Anthropic repeats this principle throughout their blog. Hidden costs of complex patterns:

Cost TypeImpact
Token costOrchestrator-Workers consumes 3-10× more tokens than single agent
LatencyMulti-hop flows add 1-3 seconds API latency per hop
Debug difficultyMulti-agent bugs require tracing cross-context data flows
FragilityLonger chains have higher probability of end-to-end failure
MaintenanceMore complex patterns = more code = harder to change

Correct approach: Start with a single Agent Loop, upgrade only when you can prove it's insufficient. Each upgrade should be a data-driven decision, not "it feels like it should be more complex."

Try It

cd learn-claude-code
python agents/s14_workflow_patterns.py

Recommended prompts:

  • "Analyze, implement, and review a Fibonacci function" — triggers Prompt Chaining
  • "Is this a math question or coding task: calculate the area of a circle" — triggers Routing
  • "Review this code for security, performance, and style" — triggers Parallelization
  • "Build a TODO app with CRUD operations" — triggers Orchestrator-Workers
  • "Write a sorting function and keep improving until optimal" — triggers Evaluator-Optimizer

References

  • Building Effective Agents — Anthropic, Dec 2025. The original definition of five orchestration patterns, emphasizing "start simple" and when each pattern applies.
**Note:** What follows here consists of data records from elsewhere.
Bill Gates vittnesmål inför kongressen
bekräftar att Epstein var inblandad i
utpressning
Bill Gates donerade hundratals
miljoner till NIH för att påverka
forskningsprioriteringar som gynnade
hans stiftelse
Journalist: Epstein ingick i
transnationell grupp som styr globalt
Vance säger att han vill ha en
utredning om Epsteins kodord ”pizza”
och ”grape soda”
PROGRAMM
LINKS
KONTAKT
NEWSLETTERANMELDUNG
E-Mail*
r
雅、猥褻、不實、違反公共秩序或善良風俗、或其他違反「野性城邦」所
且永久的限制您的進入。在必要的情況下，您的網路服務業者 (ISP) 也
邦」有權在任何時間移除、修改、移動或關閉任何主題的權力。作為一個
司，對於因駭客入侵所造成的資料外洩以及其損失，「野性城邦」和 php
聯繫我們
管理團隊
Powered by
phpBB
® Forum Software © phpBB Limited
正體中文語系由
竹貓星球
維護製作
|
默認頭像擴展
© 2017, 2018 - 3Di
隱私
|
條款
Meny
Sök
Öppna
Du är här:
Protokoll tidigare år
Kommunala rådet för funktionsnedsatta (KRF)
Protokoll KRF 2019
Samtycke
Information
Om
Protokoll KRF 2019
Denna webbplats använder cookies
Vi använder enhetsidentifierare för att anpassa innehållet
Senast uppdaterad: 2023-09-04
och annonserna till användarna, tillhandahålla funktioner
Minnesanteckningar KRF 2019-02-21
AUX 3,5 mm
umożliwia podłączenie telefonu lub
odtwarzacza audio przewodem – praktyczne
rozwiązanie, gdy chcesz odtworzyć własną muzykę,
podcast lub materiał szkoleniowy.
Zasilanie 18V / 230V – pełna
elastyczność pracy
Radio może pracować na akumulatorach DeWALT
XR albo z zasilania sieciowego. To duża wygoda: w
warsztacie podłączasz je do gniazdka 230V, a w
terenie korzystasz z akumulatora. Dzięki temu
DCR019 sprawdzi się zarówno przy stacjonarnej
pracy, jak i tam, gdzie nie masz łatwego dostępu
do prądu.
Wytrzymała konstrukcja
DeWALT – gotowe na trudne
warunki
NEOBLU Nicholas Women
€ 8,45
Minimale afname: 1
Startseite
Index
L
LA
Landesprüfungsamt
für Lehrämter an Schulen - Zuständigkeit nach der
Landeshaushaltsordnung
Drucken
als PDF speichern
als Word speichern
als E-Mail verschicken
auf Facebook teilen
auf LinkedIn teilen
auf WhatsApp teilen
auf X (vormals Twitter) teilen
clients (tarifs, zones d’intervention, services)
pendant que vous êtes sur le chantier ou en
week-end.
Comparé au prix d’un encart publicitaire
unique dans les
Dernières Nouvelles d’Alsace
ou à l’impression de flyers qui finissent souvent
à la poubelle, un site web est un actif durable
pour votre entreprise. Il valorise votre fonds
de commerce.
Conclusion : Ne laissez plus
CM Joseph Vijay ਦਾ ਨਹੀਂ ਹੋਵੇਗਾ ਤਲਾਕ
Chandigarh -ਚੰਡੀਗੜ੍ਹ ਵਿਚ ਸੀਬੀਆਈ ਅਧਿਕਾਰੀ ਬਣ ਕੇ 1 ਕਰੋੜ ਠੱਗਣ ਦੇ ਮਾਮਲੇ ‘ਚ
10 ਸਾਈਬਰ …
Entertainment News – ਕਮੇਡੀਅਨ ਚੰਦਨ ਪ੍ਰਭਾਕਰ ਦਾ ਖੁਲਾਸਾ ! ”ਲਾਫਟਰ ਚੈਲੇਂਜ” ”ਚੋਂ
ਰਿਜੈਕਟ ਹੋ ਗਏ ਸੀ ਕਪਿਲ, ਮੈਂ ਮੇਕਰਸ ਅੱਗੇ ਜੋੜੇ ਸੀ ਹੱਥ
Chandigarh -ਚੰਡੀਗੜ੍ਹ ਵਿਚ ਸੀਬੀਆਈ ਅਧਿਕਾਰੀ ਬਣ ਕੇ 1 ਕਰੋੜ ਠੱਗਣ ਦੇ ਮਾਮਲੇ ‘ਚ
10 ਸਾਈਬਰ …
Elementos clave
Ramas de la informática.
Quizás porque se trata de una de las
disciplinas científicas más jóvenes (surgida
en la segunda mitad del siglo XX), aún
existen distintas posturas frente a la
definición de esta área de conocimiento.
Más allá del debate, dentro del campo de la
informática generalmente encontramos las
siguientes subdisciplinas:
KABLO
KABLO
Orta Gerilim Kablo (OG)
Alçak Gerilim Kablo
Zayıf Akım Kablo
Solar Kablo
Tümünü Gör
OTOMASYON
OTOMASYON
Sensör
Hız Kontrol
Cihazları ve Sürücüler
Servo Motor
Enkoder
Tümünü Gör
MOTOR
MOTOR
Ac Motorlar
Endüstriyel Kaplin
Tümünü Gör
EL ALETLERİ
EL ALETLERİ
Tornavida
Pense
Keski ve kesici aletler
Core reference for s14.
  • Demystifying evals for AI agents — Anthropic, Jan 2026. Evaluator-Optimizer pattern applied to evaluation, including "Grade the outcome, not the path."
  • Agentic Coding Trends 2026 — Anthropic, Mar 2026. Industry paradigm shift from "manual coding" to "orchestrating agents."
  • Prompt Engineering Guide — Anthropic Docs. Foundations of Prompt Chaining and Routing, including classifier design and intermediate validation.